The cool band in dark end of greyscale gradient.
Also bothering me: when switching to Monitor RGB proof view in PS (so the monitor's profile is not used), the gradient doesn't really change - it is still smooth with the single green band. I expected it to look awful without the profile - or at least different.
Switching a monitor profile in general shouldn't change a thing in grayscale rendition except for gamma differences. Since most profiles have 2.2 gamma, you should never see a change in grayscale gradients.

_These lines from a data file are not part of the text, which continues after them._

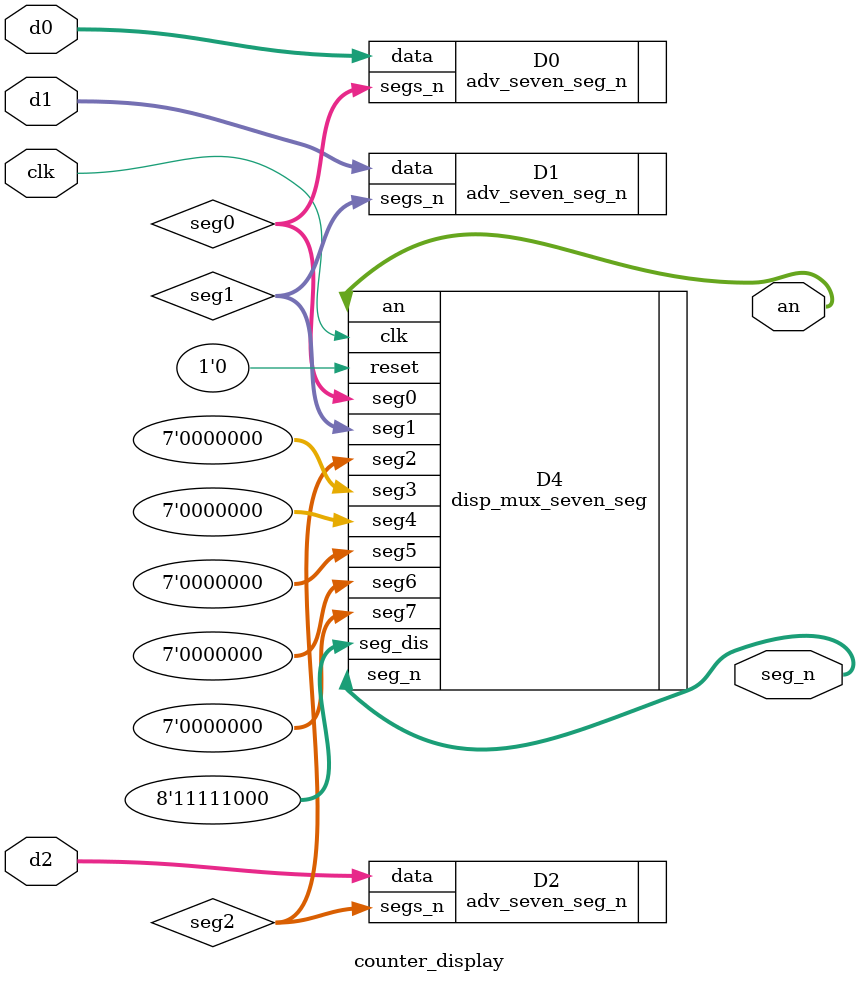
<source format=sv>
`timescale 1ns / 1ps


module counter_display(
    input logic [3:0] d0, d1, d2,
    input logic clk,
    output logic [6:0] seg_n,  //connect to board seg pin
    output logic [7:0] an      //connect to board en pin
    );
    
    // Decode the binary values d0, d1, and d2 to
    // get the representation on the seven-segement display
    logic[6:0] seg0, seg1, seg2;
    adv_seven_seg_n D0(.data(d0), .segs_n(seg0));
    adv_seven_seg_n D1(.data(d1), .segs_n(seg1));
    adv_seven_seg_n D2(.data(d2), .segs_n(seg2));


    disp_mux_seven_seg D4(.clk(clk), .reset(1'b0), 
       .seg7(7'd0),
	   .seg6(7'd0), 		    
	   .seg5(7'd0), 	
	   .seg4(7'd0), 			
       .seg3(7'd0), 		
	   .seg2(seg2),   
	   .seg1(seg1), 	
	   .seg0(seg0),	
       .seg_dis(8'b11111000), .seg_n(seg_n), .an(an)
    );
       
endmodule

</source>
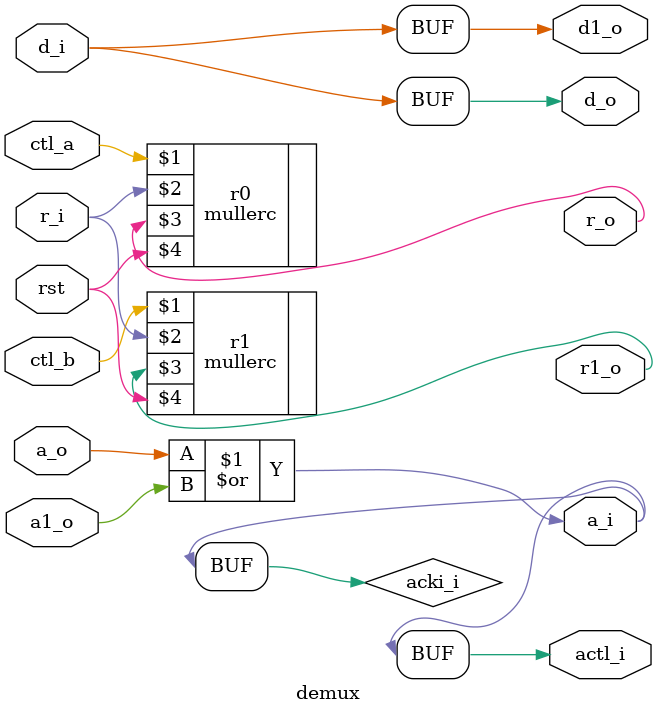
<source format=sv>
`ifndef __demux

`include "../common/mullerc.sv"

module demux #(
    parameter Rpol = 1'b0, // reset polarity (rst=rpol => reset)

    parameter N = 32'b1,

    parameter NATIVE = 1'b1 // don't optimize
  ) (
  input r_i,
  output a_i,
  input [N-1:0] d_i,

  input ctl_a,
  input ctl_b,
  output actl_i,

  output r_o,
  input a_o,
  output [N-1:0] d_o,

  output r1_o,
  input a1_o,
  output [N-1:0] d1_o,

  input rst);

  assign d_o = d_i;
  assign d1_o = d_i;

  wire acki_i;
  assign acki_i = a_o | a1_o;

  assign actl_i = acki_i;
  assign a_i = acki_i;

  mullerc #(.Rval(1'b0), .Rpol(Rpol), .NATIVE(NATIVE)) r0 (
    ctl_a, r_i,
    r_o,
    rst);

  mullerc #(.Rval(1'b0), .Rpol(Rpol), .NATIVE(NATIVE)) r1 (
    ctl_b, r_i,
    r1_o,
    rst);

endmodule

`define __demux
`endif

</source>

Selecting a monitor profile for proofing purposes in PS is just selecting an intermediate step in colorconversion, your monitor profile will still be used to display the final result. It is however useful to see what happens if your carefully created wide-gamut image will be converted/displayed as sRGB. It is not useful to see what the effect is of different monitor profiles in a workflow, because videoluts aren't applied or changed when proofing monitor profiles.

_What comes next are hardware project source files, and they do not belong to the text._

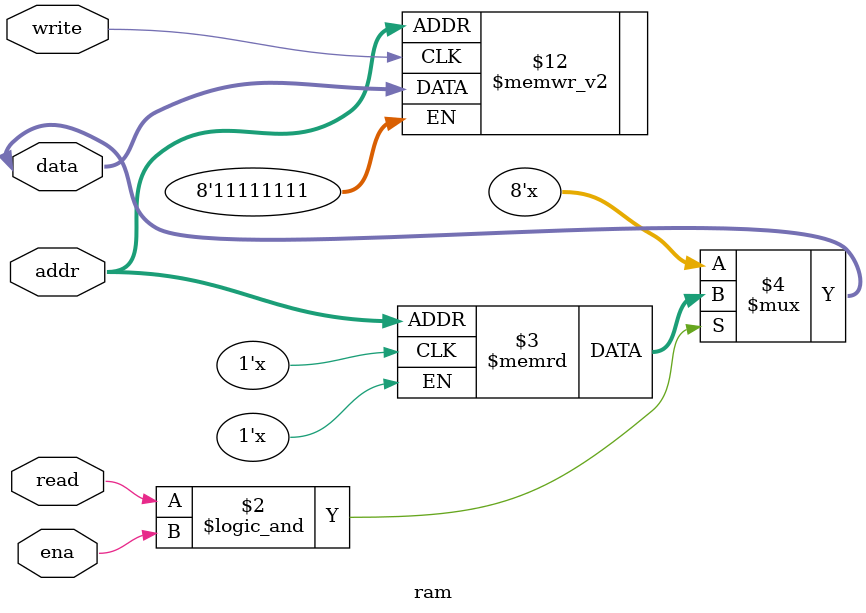
<source format=v>
module ram( data, addr, ena, read, write ); 
inout [7:0] data; 
input [9:0] addr; 
input ena; 
input read, write; 
reg [7:0] ram [10'h3ff:0]; 
assign data = ( read && ena )? ram[addr] : 8'hzz; 
always @(posedge write) 
	begin 
	ram[addr]<=data; 
	end 
endmodule 

</source>
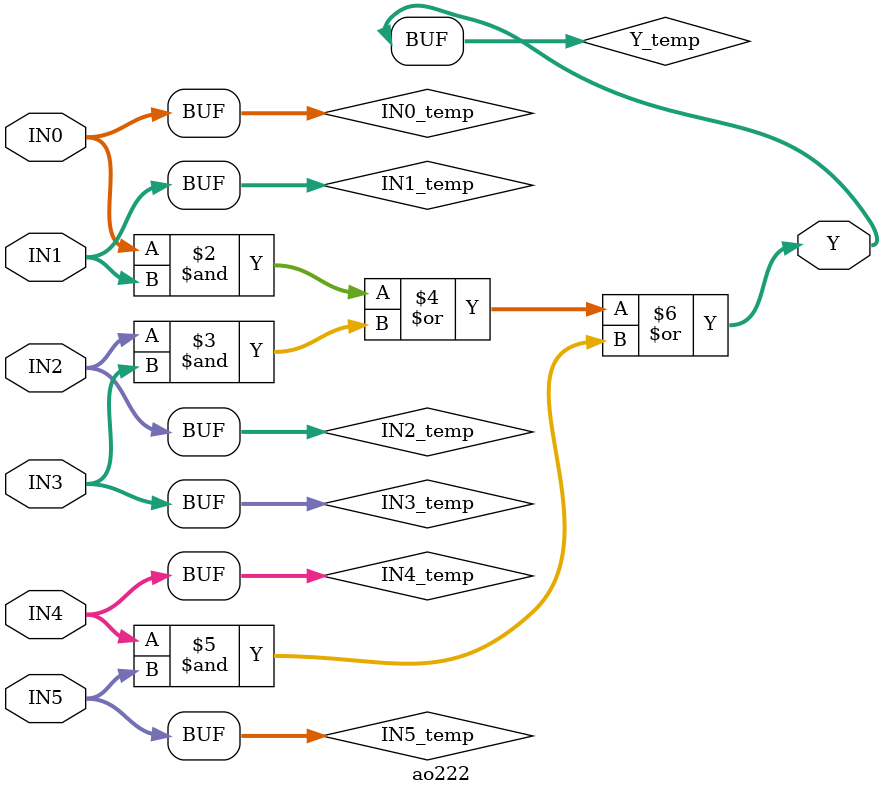
<source format=v>
module ao222(IN0,IN1,IN2,IN3,IN4,IN5,Y);
  parameter N = 8;
  parameter DPFLAG = 0;
  parameter GROUP = "std";
  parameter
        d_IN0 = 0,
        d_IN1 = 0,
        d_IN2 = 0,
        d_IN3 = 0,
        d_IN4 = 0,
        d_IN5 = 0,
        d_Y = 1;
  input [(N - 1):0] IN0;
  input [(N - 1):0] IN1;
  input [(N - 1):0] IN2;
  input [(N - 1):0] IN3;
  input [(N - 1):0] IN4;
  input [(N - 1):0] IN5;
  output [(N - 1):0] Y;
  wire [(N - 1):0] IN0_temp;
  wire [(N - 1):0] IN1_temp;
  wire [(N - 1):0] IN2_temp;
  wire [(N - 1):0] IN3_temp;
  wire [(N - 1):0] IN4_temp;
  wire [(N - 1):0] IN5_temp;
  reg [(N - 1):0] Y_temp;
  assign #(d_IN0) IN0_temp = IN0;
  assign #(d_IN1) IN1_temp = IN1;
  assign #(d_IN2) IN2_temp = IN2;
  assign #(d_IN3) IN3_temp = IN3;
  assign #(d_IN4) IN4_temp = IN4;
  assign #(d_IN5) IN5_temp = IN5;
  assign #(d_Y) Y = Y_temp;
  initial
    begin
    if((DPFLAG == 1))
      $display("(WARNING) The instance %m of type ao222 can't be implemented as a data-path cell");
    end
  always
    @(IN0_temp or IN1_temp or IN2_temp or IN3_temp or IN4_temp or IN5_temp)
      begin
      Y_temp = (((IN0_temp & IN1_temp) | (IN2_temp & IN3_temp)) | (IN4_temp & IN5_temp));
      end
endmodule

</source>
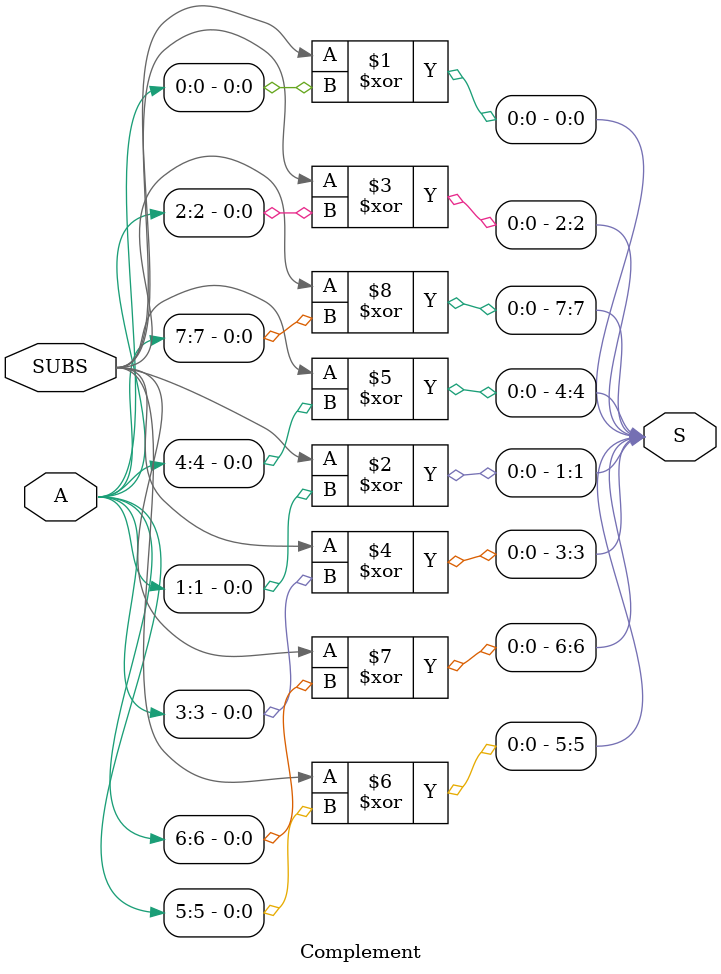
<source format=sv>
module Complement #(parameter WIDTH = 8)  (A,SUBS, S);
//El parámetro WIDTH define la cantidad de bits de entrada

input [WIDTH-1:0] A;
input  SUBS;
output [WIDTH-1:0] S;

genvar i;

//Se aplica la lógica en el generate de manera tal que el circuito se genere al compilar

generate


//Se agrega un circuito combinacional que generó el inverso de
// todos los bits de entrada de manera tal que si él la bandera substract está encendida sacar al complemento

for ( i  = 0 ; i <WIDTH ;i++ ) begin: ComplementCalc
		xor checkSubs (S[i],SUBS,A[i]);
		
end 
endgenerate
endmodule


</source>
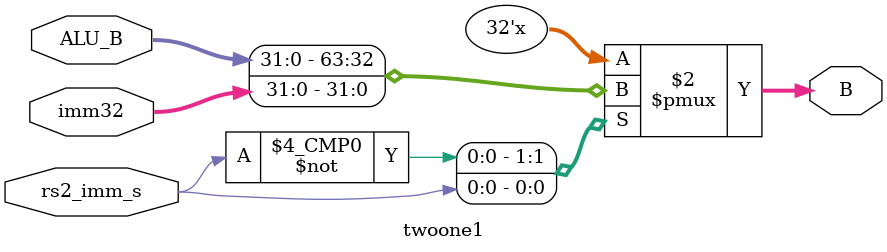
<source format=v>
`timescale 1ns / 1ps


module twoone1(rs2_imm_s,ALU_B,imm32,B);
   input rs2_imm_s;
   input [31:0]ALU_B;
   input [31:0]imm32;
   output reg [31:0]B;
   always@(*)
   begin
       case(rs2_imm_s)
              0:begin B=ALU_B; end
              1:begin B=imm32; end
       endcase
   end
endmodule

</source>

The cool band is a point of concern:
Try white = native, and black = native
if that doesn't remove the band, then there is reason to contact the manufacturer, or perhaps Basiccolor.
if it does remove the band, then you could try to gradually lower the white target from native to where you start to get the band. Then see if that potentially high whitepoint is comfortable to look at.

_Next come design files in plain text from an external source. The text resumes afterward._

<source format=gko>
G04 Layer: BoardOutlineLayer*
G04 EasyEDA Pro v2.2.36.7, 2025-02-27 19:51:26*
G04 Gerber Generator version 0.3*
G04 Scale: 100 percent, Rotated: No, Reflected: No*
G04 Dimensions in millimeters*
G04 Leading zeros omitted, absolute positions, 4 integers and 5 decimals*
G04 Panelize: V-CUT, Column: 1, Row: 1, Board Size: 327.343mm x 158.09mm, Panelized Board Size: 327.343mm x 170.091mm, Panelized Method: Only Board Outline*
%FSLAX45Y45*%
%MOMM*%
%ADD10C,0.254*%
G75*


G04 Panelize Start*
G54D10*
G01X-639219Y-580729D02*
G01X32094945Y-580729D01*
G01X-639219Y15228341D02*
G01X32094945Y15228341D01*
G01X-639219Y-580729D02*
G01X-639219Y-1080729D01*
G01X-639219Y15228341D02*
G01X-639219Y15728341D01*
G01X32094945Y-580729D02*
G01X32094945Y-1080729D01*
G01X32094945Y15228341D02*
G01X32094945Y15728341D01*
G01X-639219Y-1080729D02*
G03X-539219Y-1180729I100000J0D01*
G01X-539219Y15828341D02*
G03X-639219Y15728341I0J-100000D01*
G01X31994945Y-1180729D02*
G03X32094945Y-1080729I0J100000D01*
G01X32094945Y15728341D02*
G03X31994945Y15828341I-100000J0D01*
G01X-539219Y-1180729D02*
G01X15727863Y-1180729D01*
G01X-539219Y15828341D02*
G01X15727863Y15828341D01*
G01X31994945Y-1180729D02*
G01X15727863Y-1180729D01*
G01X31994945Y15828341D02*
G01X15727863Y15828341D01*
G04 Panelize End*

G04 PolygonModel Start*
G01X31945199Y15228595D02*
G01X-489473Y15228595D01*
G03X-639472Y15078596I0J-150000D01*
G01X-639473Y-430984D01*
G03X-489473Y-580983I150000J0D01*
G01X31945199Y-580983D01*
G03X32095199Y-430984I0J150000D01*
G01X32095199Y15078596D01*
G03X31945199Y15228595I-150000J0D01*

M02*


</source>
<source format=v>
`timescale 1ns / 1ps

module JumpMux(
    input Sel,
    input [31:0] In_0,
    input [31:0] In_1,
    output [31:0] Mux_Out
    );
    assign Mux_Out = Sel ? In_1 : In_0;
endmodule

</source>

(The native white point could be in the 9000K range.)
Remember, for your situation, once your eyes/brain adapt to the new look, it will not affect your workflow since there is no outside reference. That is: there should be no outside reference. If your workenvironment includes windows where you can see clouds, or get diffuse outside light, then you might have a problem. But even then, only if part of your workflow involves "eyeballing" correction. That is: if you are requested to make an image look "warmer" and you don't do these sort of corrections by the numbers, then you obviously need some kind of universal and consistent reference. You can't do that consistently if you keep adapting your eyes to different whitepoints.
However, it is far more important to have some form of reference graybalance at capture time, than during viewing. For example, if you have a graycard in some of the captures of a capture session, it allows you to set the graybalance of all the images correctly, and hence you know that the images are correct. Your eyes will adapt while viewing the monitor, so that is not too much of a problem. Just make sure that it is consistent.
As a side note:
1. a consistent whitepoint to me means your whitepoint is the same each time you use your computer,
2. a reference whitepoint to me means your whitepoint is the same as some outside reference which include for example a viewing booth, or UK daylight.
In your case, a consistent whitepoint is more important than a reference whitepoint.